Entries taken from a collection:
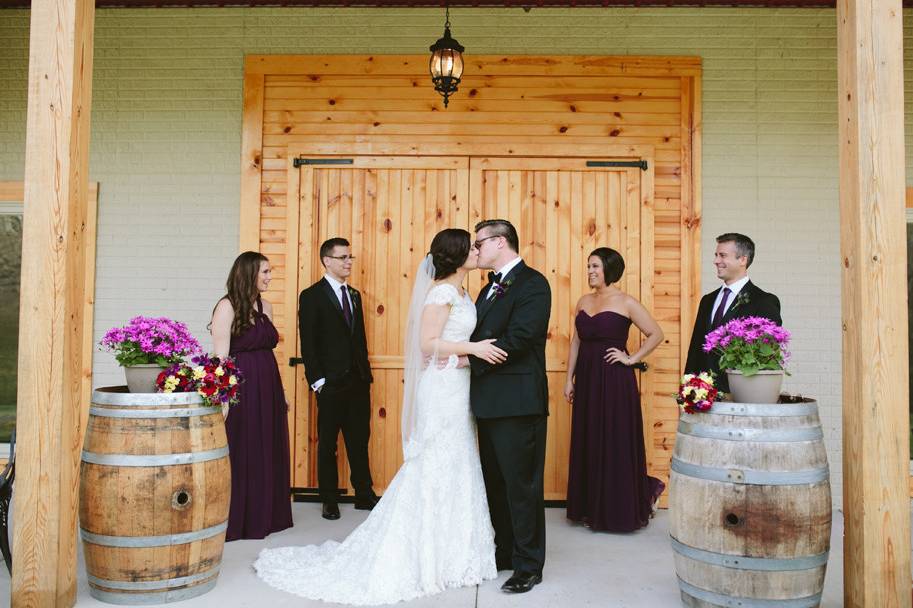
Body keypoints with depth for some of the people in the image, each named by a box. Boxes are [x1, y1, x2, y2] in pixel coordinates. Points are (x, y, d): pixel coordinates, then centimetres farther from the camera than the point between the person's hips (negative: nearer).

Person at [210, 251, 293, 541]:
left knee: (267, 454, 13)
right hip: (241, 391, -7)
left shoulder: (265, 306, 11)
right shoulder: (227, 306, -8)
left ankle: (265, 517, 28)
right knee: (240, 455, 3)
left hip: (268, 389, 7)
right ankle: (235, 522, 18)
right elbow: (220, 355, -12)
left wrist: (280, 392, 12)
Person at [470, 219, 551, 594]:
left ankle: (529, 566, 16)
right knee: (496, 482, 18)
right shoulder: (491, 287, 18)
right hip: (489, 401, 9)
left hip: (517, 403, -9)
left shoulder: (532, 283, -10)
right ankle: (505, 552, 33)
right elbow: (480, 336, 14)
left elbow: (517, 339, -21)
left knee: (521, 484, 1)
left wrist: (471, 357, -17)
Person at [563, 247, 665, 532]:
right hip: (587, 379, 6)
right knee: (588, 443, 9)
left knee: (617, 443, 1)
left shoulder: (626, 302, -6)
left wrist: (632, 358, -8)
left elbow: (656, 334, -3)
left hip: (615, 380, -5)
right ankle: (593, 509, 20)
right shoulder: (583, 302, 10)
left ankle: (621, 511, 20)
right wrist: (569, 378, 9)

◆ Exercise instructions
The expected output is one number, the tally of lines above containing "elbow".

◆ Result
4